BEGIN SOURCE MATERIAL

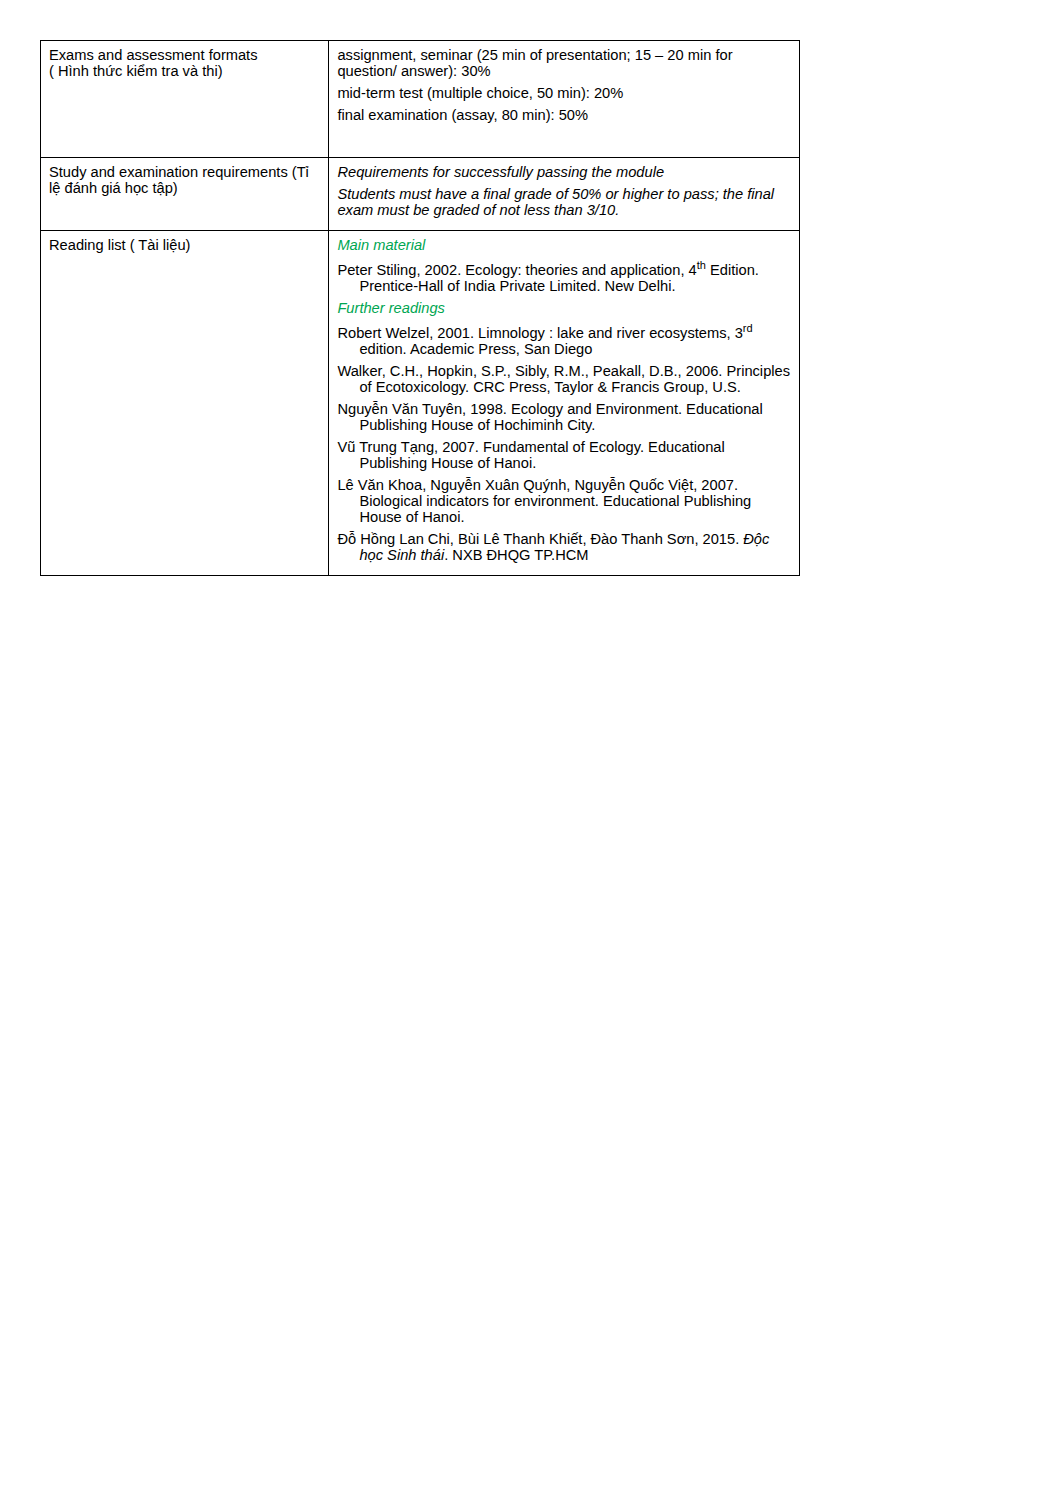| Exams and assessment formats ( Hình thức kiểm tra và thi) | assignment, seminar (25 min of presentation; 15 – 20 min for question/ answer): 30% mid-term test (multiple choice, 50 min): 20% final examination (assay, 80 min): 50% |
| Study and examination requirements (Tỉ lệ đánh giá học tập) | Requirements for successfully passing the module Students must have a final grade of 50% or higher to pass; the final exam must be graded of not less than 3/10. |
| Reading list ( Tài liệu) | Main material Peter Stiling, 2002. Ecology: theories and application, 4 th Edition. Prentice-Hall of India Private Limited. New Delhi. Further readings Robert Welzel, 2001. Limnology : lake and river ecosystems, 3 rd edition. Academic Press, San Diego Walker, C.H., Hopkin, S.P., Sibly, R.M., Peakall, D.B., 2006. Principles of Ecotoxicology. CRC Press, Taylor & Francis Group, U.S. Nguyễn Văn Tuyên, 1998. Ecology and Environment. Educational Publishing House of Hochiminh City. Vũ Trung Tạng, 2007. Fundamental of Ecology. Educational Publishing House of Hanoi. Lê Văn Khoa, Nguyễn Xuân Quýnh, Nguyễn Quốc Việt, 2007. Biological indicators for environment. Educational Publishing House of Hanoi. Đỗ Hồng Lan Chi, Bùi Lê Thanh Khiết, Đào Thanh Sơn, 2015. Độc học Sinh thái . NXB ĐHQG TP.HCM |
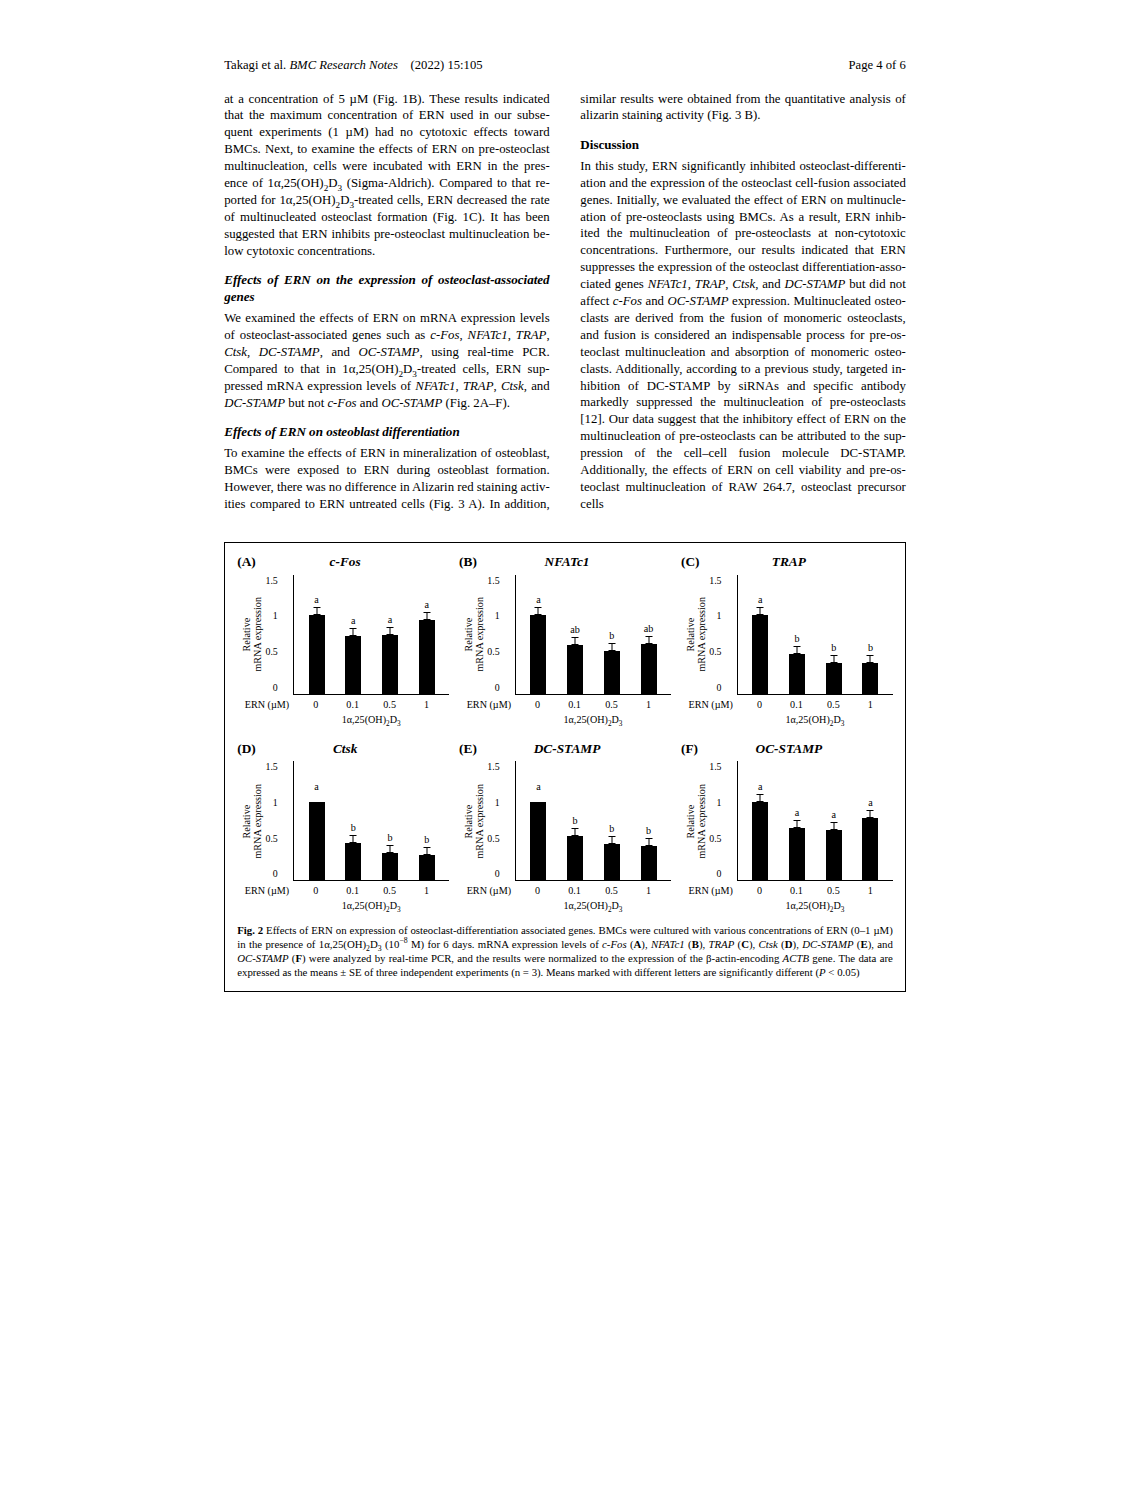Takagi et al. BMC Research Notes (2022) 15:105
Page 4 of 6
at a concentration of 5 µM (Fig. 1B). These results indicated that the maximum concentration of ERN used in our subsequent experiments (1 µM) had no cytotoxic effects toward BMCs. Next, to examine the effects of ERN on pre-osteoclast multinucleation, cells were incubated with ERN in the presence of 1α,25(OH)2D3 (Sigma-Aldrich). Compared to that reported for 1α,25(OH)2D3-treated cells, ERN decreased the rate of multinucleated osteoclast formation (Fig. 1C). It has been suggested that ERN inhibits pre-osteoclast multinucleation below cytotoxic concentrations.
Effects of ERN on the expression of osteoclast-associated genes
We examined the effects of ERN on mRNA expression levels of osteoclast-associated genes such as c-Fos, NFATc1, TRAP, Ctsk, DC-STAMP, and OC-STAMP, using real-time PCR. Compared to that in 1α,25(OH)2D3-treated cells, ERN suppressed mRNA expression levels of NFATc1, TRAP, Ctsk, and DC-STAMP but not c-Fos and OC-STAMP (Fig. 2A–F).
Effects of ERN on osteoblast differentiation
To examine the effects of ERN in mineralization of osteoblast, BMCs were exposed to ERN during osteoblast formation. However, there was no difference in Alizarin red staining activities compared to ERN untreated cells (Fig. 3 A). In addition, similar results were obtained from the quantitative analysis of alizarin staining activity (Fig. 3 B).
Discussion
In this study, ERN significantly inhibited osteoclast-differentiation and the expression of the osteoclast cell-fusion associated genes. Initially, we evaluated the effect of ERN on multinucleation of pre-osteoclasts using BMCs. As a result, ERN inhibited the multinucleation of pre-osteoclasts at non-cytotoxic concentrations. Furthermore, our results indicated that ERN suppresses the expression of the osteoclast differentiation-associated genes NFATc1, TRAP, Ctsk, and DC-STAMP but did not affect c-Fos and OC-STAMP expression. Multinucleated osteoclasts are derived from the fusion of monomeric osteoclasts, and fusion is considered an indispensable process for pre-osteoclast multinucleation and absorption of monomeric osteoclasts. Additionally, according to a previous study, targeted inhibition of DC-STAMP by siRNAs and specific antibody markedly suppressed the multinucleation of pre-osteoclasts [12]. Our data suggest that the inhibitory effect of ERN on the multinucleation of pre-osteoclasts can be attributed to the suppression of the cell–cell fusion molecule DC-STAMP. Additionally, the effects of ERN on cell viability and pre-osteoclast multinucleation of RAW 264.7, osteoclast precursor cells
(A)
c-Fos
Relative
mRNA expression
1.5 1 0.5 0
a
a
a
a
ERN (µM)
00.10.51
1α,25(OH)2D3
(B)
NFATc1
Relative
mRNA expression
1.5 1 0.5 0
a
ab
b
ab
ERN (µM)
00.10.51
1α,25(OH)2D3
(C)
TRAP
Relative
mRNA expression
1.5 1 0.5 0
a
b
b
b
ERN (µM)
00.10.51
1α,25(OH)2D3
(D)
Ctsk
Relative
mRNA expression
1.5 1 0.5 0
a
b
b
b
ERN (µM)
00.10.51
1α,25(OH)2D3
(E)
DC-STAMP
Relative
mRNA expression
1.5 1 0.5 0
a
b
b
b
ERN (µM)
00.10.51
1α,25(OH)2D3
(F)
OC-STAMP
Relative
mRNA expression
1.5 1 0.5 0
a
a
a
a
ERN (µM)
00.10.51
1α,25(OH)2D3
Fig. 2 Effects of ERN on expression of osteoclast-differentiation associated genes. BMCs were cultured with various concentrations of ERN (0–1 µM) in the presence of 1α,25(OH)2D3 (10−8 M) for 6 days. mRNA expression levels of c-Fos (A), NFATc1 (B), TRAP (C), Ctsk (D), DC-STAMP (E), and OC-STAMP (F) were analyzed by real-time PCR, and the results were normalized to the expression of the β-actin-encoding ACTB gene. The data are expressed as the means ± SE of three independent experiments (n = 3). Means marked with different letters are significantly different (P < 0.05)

END SOURCE MATERIAL

# YOUR TASK
Each entry, word for word, belongs in your answer; each picture does not.

# YOUR RESPONSE
| Exams and assessment formats ( Hình thức kiểm tra và thi) | assignment, seminar (25 min of presentation; 15 – 20 min for question/ answer): 30% mid-term test (multiple choice, 50 min): 20% final examination (assay, 80 min): 50% |
| Study and examination requirements (Tỉ lệ đánh giá học tập) | Requirements for successfully passing the module Students must have a final grade of 50% or higher to pass; the final exam must be graded of not less than 3/10. |
| Reading list ( Tài liệu) | Main material Peter Stiling, 2002. Ecology: theories and application, 4 th Edition. Prentice-Hall of India Private Limited. New Delhi. Further readings Robert Welzel, 2001. Limnology : lake and river ecosystems, 3 rd edition. Academic Press, San Diego Walker, C.H., Hopkin, S.P., Sibly, R.M., Peakall, D.B., 2006. Principles of Ecotoxicology. CRC Press, Taylor & Francis Group, U.S. Nguyễn Văn Tuyên, 1998. Ecology and Environment. Educational Publishing House of Hochiminh City. Vũ Trung Tạng, 2007. Fundamental of Ecology. Educational Publishing House of Hanoi. Lê Văn Khoa, Nguyễn Xuân Quýnh, Nguyễn Quốc Việt, 2007. Biological indicators for environment. Educational Publishing House of Hanoi. Đỗ Hồng Lan Chi, Bùi Lê Thanh Khiết, Đào Thanh Sơn, 2015. Độc học Sinh thái . NXB ĐHQG TP.HCM |
Takagi et al. BMC Research Notes (2022) 15:105
Page 4 of 6
at a concentration of 5 µM (Fig. 1B). These results indicated that the maximum concentration of ERN used in our subsequent experiments (1 µM) had no cytotoxic effects toward BMCs. Next, to examine the effects of ERN on pre-osteoclast multinucleation, cells were incubated with ERN in the presence of 1α,25(OH)2D3 (Sigma-Aldrich). Compared to that reported for 1α,25(OH)2D3-treated cells, ERN decreased the rate of multinucleated osteoclast formation (Fig. 1C). It has been suggested that ERN inhibits pre-osteoclast multinucleation below cytotoxic concentrations.
Effects of ERN on the expression of osteoclast-associated genes
We examined the effects of ERN on mRNA expression levels of osteoclast-associated genes such as c-Fos, NFATc1, TRAP, Ctsk, DC-STAMP, and OC-STAMP, using real-time PCR. Compared to that in 1α,25(OH)2D3-treated cells, ERN suppressed mRNA expression levels of NFATc1, TRAP, Ctsk, and DC-STAMP but not c-Fos and OC-STAMP (Fig. 2A–F).
Effects of ERN on osteoblast differentiation
To examine the effects of ERN in mineralization of osteoblast, BMCs were exposed to ERN during osteoblast formation. However, there was no difference in Alizarin red staining activities compared to ERN untreated cells (Fig. 3 A). In addition, similar results were obtained from the quantitative analysis of alizarin staining activity (Fig. 3 B).
Discussion
In this study, ERN significantly inhibited osteoclast-differentiation and the expression of the osteoclast cell-fusion associated genes. Initially, we evaluated the effect of ERN on multinucleation of pre-osteoclasts using BMCs. As a result, ERN inhibited the multinucleation of pre-osteoclasts at non-cytotoxic concentrations. Furthermore, our results indicated that ERN suppresses the expression of the osteoclast differentiation-associated genes NFATc1, TRAP, Ctsk, and DC-STAMP but did not affect c-Fos and OC-STAMP expression. Multinucleated osteoclasts are derived from the fusion of monomeric osteoclasts, and fusion is considered an indispensable process for pre-osteoclast multinucleation and absorption of monomeric osteoclasts. Additionally, according to a previous study, targeted inhibition of DC-STAMP by siRNAs and specific antibody markedly suppressed the multinucleation of pre-osteoclasts [12]. Our data suggest that the inhibitory effect of ERN on the multinucleation of pre-osteoclasts can be attributed to the suppression of the cell–cell fusion molecule DC-STAMP. Additionally, the effects of ERN on cell viability and pre-osteoclast multinucleation of RAW 264.7, osteoclast precursor cells
(A)
c-Fos
Relative
mRNA expression
1.5 1 0.5 0
a
a
a
a
ERN (µM)
00.10.51
1α,25(OH)2D3
(B)
NFATc1
Relative
mRNA expression
1.5 1 0.5 0
a
ab
b
ab
ERN (µM)
00.10.51
1α,25(OH)2D3
(C)
TRAP
Relative
mRNA expression
1.5 1 0.5 0
a
b
b
b
ERN (µM)
00.10.51
1α,25(OH)2D3
(D)
Ctsk
Relative
mRNA expression
1.5 1 0.5 0
a
b
b
b
ERN (µM)
00.10.51
1α,25(OH)2D3
(E)
DC-STAMP
Relative
mRNA expression
1.5 1 0.5 0
a
b
b
b
ERN (µM)
00.10.51
1α,25(OH)2D3
(F)
OC-STAMP
Relative
mRNA expression
1.5 1 0.5 0
a
a
a
a
ERN (µM)
00.10.51
1α,25(OH)2D3
Fig. 2 Effects of ERN on expression of osteoclast-differentiation associated genes. BMCs were cultured with various concentrations of ERN (0–1 µM) in the presence of 1α,25(OH)2D3 (10−8 M) for 6 days. mRNA expression levels of c-Fos (A), NFATc1 (B), TRAP (C), Ctsk (D), DC-STAMP (E), and OC-STAMP (F) were analyzed by real-time PCR, and the results were normalized to the expression of the β-actin-encoding ACTB gene. The data are expressed as the means ± SE of three independent experiments (n = 3). Means marked with different letters are significantly different (P < 0.05)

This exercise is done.